# Supplied text
# # #
1.      Bullion, jewelry or precious stone
2.      Archaeological collections
3.      Drawings, paintings, sculptures or any work of art
4.      Shares & securities (quoted & unquoted)
5.      Immovable property
6.       Interest in a partnership firm
7.      Any other asset such as
                    i.            Undisclosed Bank Accounts
                  ii.            Fixed Deposit
                iii.            Deposit in Cooperative Bank
                 iv.            Investment in Credit Co-operative Societies
                   v.            Unaccounted transactions with financial institutions etc.

Relating to any financial year up to 2015-16

Scope of the Scheme

A declaration under the aforesaid Scheme may be made in respect of any income or income in the form of investment in any asset located in India and acquired from income chargeable to tax under the Income-tax Act for any assessment year prior to the assessment year 2017-18 for which the declarant had, either failed to furnish a return under section 139 of the Income-tax Act, or failed to disclose such income in a return furnished before the date of commencement of the Scheme, or such income had escaped assessment by reason of the omission or failure on the part of such person to make a return under the Income-tax Act or to disclose fully and truly all material facts necessary for the assessment or otherwise. Where the income chargeable to tax is declared in the form of investment in any asset, the fair market value of such asset as on 1st June, 2016 computed in accordance with Rule 3 of the Income Declaration Scheme Rules, 2016 shall be deemed to be the undisclosed income.

Who can make a Declaration?

All “Persons” such as
1.      Individuals
2.      HUFs
3.      Companies
4.      Firms
5.      Association of Persons

Amounts payable by declarant
1.      Tax @ 30% of undisclosed income
2.      Surcharge @ 7.5% of undisclosed income
3.      Penalty @ 7.5% of undisclosed income
TOTAL 45% OF UNDISCLOSED INCOME DECLARED

Benefits of Declaration

1.      No Wealth Tax on assets declared
2.      No scrutiny or enquiry under Income-tax Act and Wealth Tax Act in respect of declaration
3.      Immunity from prosecution under Income Tax Act and Wealth Tax Act in respect of declaration
4.      Immunity from Benami Transactions (Prohibition) Act, subject to transfer of assets by the benamidar to the real owner before 30.09.2017

Effect of Non-declaration

Undisclosed income and the value of any asset acquired out of such income in any year up to FY 2015-16 which is not declared under the Scheme will be brought to tax in the year in which notice is issued by the Department and all consequences including, interest, penalty & prosecution under I-T Act will follow accordingly.
# # #
# Source material

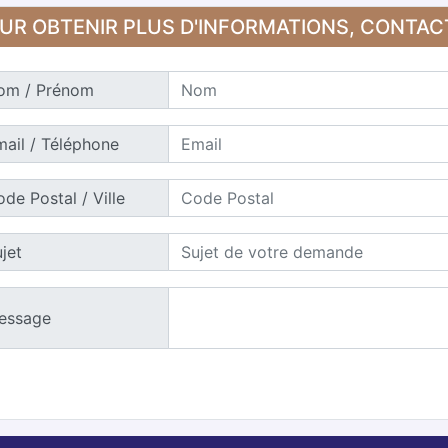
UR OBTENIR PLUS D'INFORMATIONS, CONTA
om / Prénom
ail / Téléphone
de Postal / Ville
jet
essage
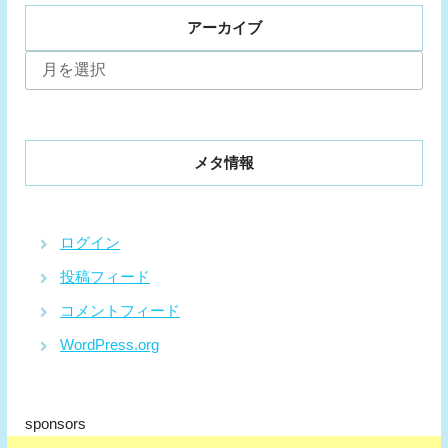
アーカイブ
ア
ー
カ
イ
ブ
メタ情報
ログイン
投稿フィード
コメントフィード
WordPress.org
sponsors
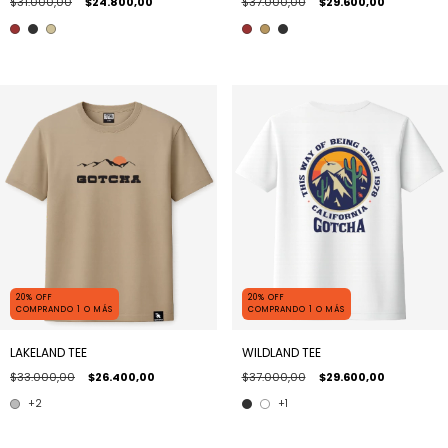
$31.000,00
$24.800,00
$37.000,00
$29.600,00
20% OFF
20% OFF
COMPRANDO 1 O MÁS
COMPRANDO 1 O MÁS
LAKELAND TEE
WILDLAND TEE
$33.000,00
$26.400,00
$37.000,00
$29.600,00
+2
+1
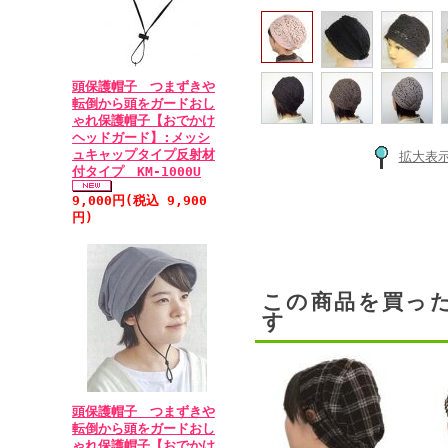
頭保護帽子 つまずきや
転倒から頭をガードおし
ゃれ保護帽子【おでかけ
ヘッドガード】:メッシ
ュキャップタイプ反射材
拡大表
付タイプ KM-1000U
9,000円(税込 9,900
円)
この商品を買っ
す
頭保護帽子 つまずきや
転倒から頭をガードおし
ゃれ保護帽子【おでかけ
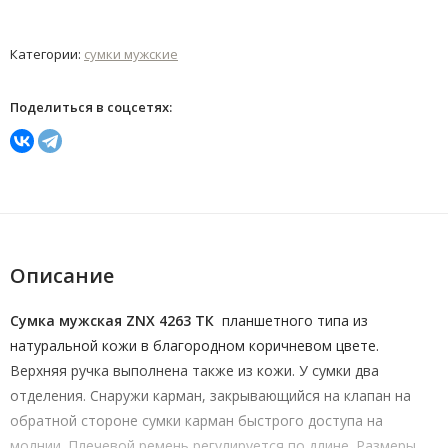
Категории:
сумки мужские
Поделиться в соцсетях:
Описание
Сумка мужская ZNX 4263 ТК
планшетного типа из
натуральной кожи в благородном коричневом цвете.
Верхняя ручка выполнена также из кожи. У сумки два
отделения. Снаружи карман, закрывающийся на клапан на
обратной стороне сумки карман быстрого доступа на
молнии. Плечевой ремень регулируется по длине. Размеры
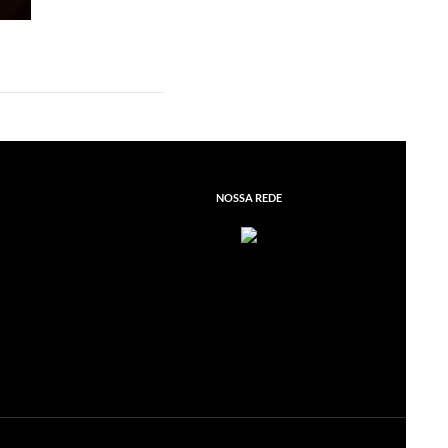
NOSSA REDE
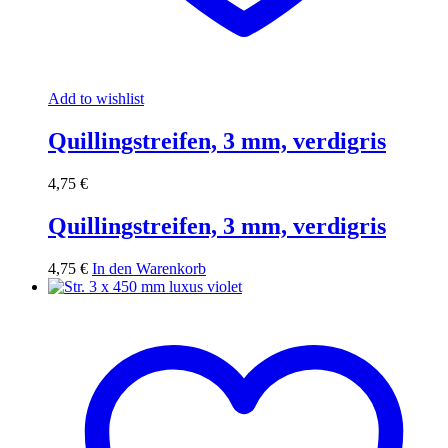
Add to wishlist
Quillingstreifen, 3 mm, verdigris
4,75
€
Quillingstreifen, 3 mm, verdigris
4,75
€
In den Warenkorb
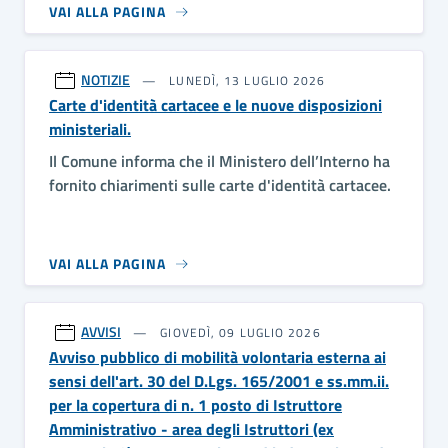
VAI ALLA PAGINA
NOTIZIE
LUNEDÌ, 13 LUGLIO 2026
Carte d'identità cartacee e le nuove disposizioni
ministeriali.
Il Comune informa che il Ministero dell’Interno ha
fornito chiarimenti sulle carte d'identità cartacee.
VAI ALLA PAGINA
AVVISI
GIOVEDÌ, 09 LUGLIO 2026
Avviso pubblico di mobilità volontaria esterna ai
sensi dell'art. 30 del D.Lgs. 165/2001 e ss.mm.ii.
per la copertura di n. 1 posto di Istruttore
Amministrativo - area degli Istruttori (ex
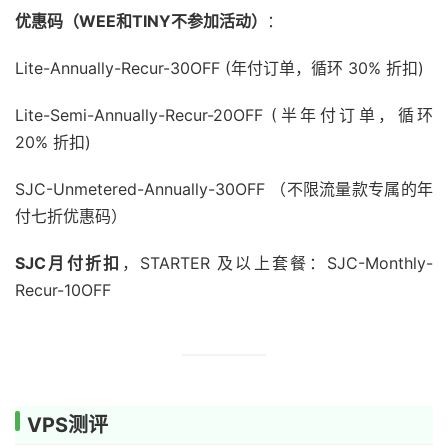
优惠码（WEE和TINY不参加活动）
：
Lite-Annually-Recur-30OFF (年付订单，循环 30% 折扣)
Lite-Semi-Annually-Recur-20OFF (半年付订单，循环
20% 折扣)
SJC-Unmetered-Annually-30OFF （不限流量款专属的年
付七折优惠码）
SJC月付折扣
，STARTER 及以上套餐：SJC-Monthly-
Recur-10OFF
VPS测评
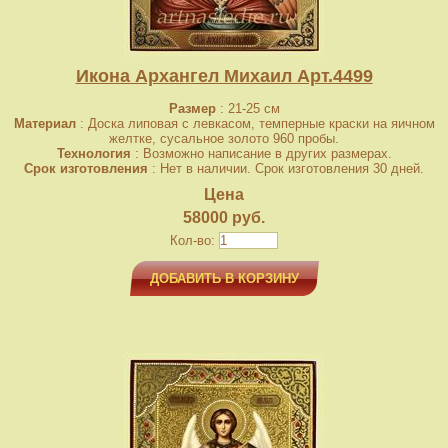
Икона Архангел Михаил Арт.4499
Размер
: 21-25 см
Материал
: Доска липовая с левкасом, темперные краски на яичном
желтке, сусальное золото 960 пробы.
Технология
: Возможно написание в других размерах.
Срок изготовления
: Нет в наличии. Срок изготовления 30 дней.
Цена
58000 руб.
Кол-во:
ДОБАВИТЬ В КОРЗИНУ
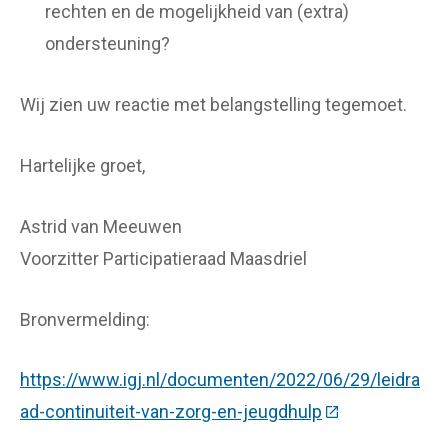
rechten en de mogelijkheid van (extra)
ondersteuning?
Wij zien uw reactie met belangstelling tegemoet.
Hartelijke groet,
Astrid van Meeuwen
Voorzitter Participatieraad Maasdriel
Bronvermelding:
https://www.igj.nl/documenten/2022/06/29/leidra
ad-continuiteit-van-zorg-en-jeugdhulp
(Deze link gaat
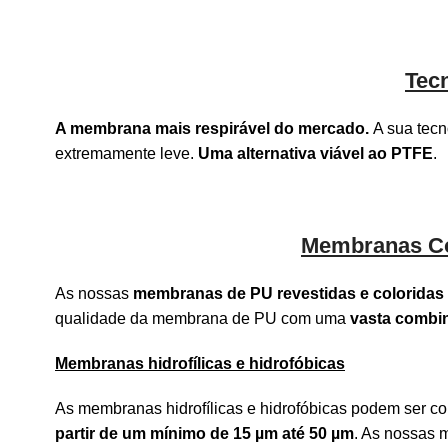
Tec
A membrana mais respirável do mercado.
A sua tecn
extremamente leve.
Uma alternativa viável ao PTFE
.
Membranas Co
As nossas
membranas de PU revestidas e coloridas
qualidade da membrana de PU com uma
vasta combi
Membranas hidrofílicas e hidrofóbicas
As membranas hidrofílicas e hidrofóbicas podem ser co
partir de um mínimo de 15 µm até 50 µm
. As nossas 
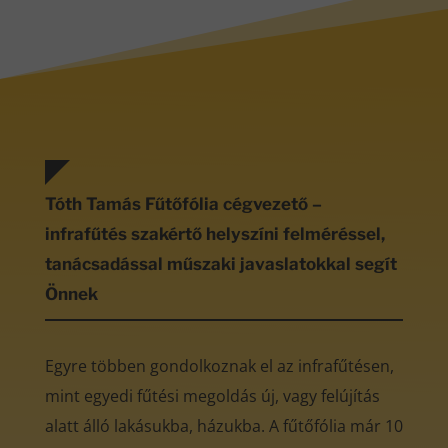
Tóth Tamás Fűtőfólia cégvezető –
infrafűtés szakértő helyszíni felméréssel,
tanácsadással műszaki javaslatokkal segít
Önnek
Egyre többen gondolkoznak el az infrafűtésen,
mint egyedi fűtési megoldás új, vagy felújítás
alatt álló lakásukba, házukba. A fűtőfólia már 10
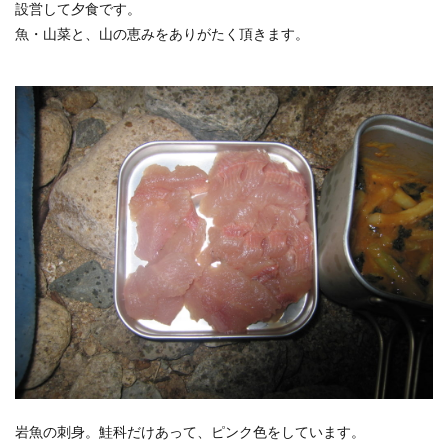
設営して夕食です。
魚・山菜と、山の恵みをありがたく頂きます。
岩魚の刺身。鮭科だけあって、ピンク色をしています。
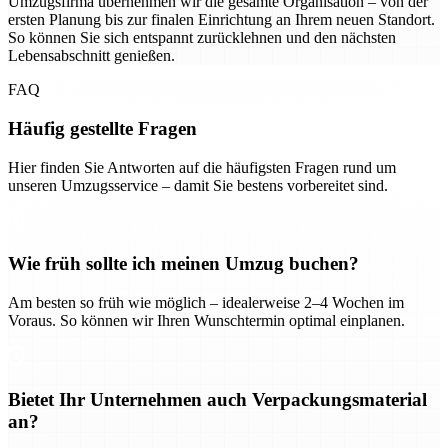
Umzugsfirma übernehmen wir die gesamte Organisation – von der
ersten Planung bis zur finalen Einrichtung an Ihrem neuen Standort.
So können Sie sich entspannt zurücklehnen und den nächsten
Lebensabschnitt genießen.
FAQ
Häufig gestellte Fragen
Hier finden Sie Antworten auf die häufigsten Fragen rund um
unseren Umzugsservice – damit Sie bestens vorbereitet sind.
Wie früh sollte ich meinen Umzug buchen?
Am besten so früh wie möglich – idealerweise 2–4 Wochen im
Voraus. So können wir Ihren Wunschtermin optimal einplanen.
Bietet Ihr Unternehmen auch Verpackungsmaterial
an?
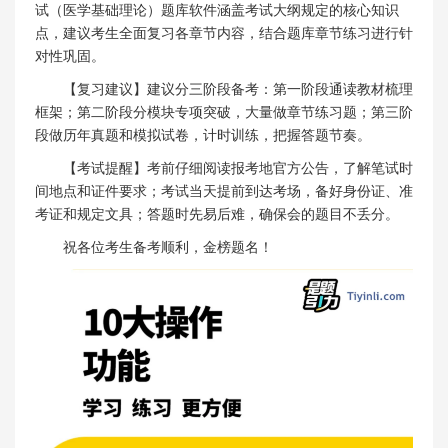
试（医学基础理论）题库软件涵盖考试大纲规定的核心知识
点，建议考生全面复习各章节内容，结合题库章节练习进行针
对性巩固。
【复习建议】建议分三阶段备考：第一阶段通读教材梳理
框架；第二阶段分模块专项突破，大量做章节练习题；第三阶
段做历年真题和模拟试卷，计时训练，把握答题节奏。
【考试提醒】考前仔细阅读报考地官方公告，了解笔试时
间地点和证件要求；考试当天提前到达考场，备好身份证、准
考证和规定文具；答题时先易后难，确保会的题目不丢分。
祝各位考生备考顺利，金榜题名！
# # #
# To do
1 > In the listing, begin at the line that has "Add to wishlist" and stop after the line that has "ДОБАВИТЬ В КОРЗИНУ". Arrange those lines as a Markdown table with the columns Row and Line, skipping blank lines and leaving out the pictures.
2 > Pick up the text on the Income Declaration Scheme after its last sentence and keep writing it.

# Task results
1 >
| Row | Line |
|---|---|
| 1 | Add to wishlist |
| 2 | Quillingstreifen, 3 mm, verdigris |
| 3 | 4,75 |
| 4 | € |
| 5 | Quillingstreifen, 3 mm, verdigris |
| 6 | 4,75 |
| 7 | € |
| 8 | In den Warenkorb |
| 9 | VAI ALLA PAGINA |
| 10 | NOTIZIE |
| 11 | LUNEDÌ, 13 LUGLIO 2026 |
| 12 | Carte d'identità cartacee e le nuove disposizioni |
| 13 | ministeriali. |
| 14 | Il Comune informa che il Ministero dell’Interno ha |
| 15 | fornito chiarimenti sulle carte d'identità cartacee. |
| 16 | VAI ALLA PAGINA |
| 17 | AVVISI |
| 18 | GIOVEDÌ, 09 LUGLIO 2026 |
| 19 | Avviso pubblico di mobilità volontaria esterna ai |
| 20 | sensi dell'art. 30 del D.Lgs. 165/2001 e ss.mm.ii. |
| 21 | per la copertura di n. 1 posto di Istruttore |
| 22 | Amministrativo - area degli Istruttori (ex |
| 23 | 优惠码（WEE和TINY不参加活动） |
| 24 | ： |
| 25 | Lite-Annually-Recur-30OFF (年付订单，循环 30% 折扣) |
| 26 | Lite-Semi-Annually-Recur-20OFF (半年付订单，循环 |
| 27 | 20% 折扣) |
| 28 | SJC-Unmetered-Annually-30OFF （不限流量款专属的年 |
| 29 | 付七折优惠码） |
| 30 | SJC月付折扣 |
| 31 | ，STARTER 及以上套餐：SJC-Monthly- |
| 32 | Recur-10OFF |
| 33 | VPS测评 |
| 34 | Икона Архангел Михаил Арт.4499 |
| 35 | Размер |
| 36 | : 21-25 см |
| 37 | Материал |
| 38 | : Доска липовая с левкасом, темперные краски на яичном |
| 39 | желтке, сусальное золото 960 пробы. |
| 40 | Технология |
| 41 | : Возможно написание в других размерах. |
| 42 | Срок изготовления |
| 43 | : Нет в наличии. Срок изготовления 30 дней. |
| 44 | Цена |
| 45 | 58000 руб. |
| 46 | Кол-во: |
| 47 | ДОБАВИТЬ В КОРЗИНУ |

2 >
Non-Applicability

1.      Notice has been issued under section 142(1)/143(2)/148/153A/153C of IT Act (debarred only for AY for which notice is issued)
2.      Search/Survey have been conducted
3.      Income sought to be declared is chargeable under the Black Money Act, 2015
4.      COFEPOSA detainees, persons notified under Special Courts Act 1992, cases of prosecution under NDPS Act, Prevention of Corruption Act, and certain offences under Indian Penal Code

Clarifications

1.      Fair market value of asset as on 01.06.2016 (determined as per Rule 3) to be declared.
2.      Report of Registered Valuer to be obtained.
3.      Where undisclosed income invested in any asset is declared under the Scheme & tax, surcharge and penalty are duly paid on its fair market value as on 01.06.2016 then, any capital gains arising upon its sale in future will be computed by adopting such fair market value as on 01.06.2016 as the cost of acquisition and the period of holding shall also start from that date.
4.      A person is only ineligible to declare income for those assessment years for which a notice under section 142(1)/143(2)/148/153A/153C is issued and the proceeding is pending before the Assessing Officer. He is free to declare undisclosed income for other years for which no notice under the sections has been issued.
5.      Where investment in any asset is partly from explained sources (income already assessed to tax) and partly from undisclosed income, proportionate reduction shall be allowed in determining the amount to be declared under the Scheme.
6.      Where assessment has already been completed and case is pending in appeal before any appellate authority, declaration cannot be filed in respect such income. However, any undisclosed income for that AY which has not been assessed can be declared.
7.      If a declaration of undisclosed income is made in good faith but is found ineligible under the Scheme on account of any of the conditions debarring such declaration, the harsh consequences of non-declaration under the Scheme shall not apply, but such income may be assessed under the normal provisions of the Income-tax Act.
8.      After the declaration is made the PCIT/CIT will enquire whether any proceeding under section 142(1)/143(2)/148/153A/153C is pending for the assessment year for which declaration has been made. Apart from this no other enquiry will be conducted by him at the time of declaration.
9.       Information contained in in the declaration is confidential as in the case of return of income filed by an assessee.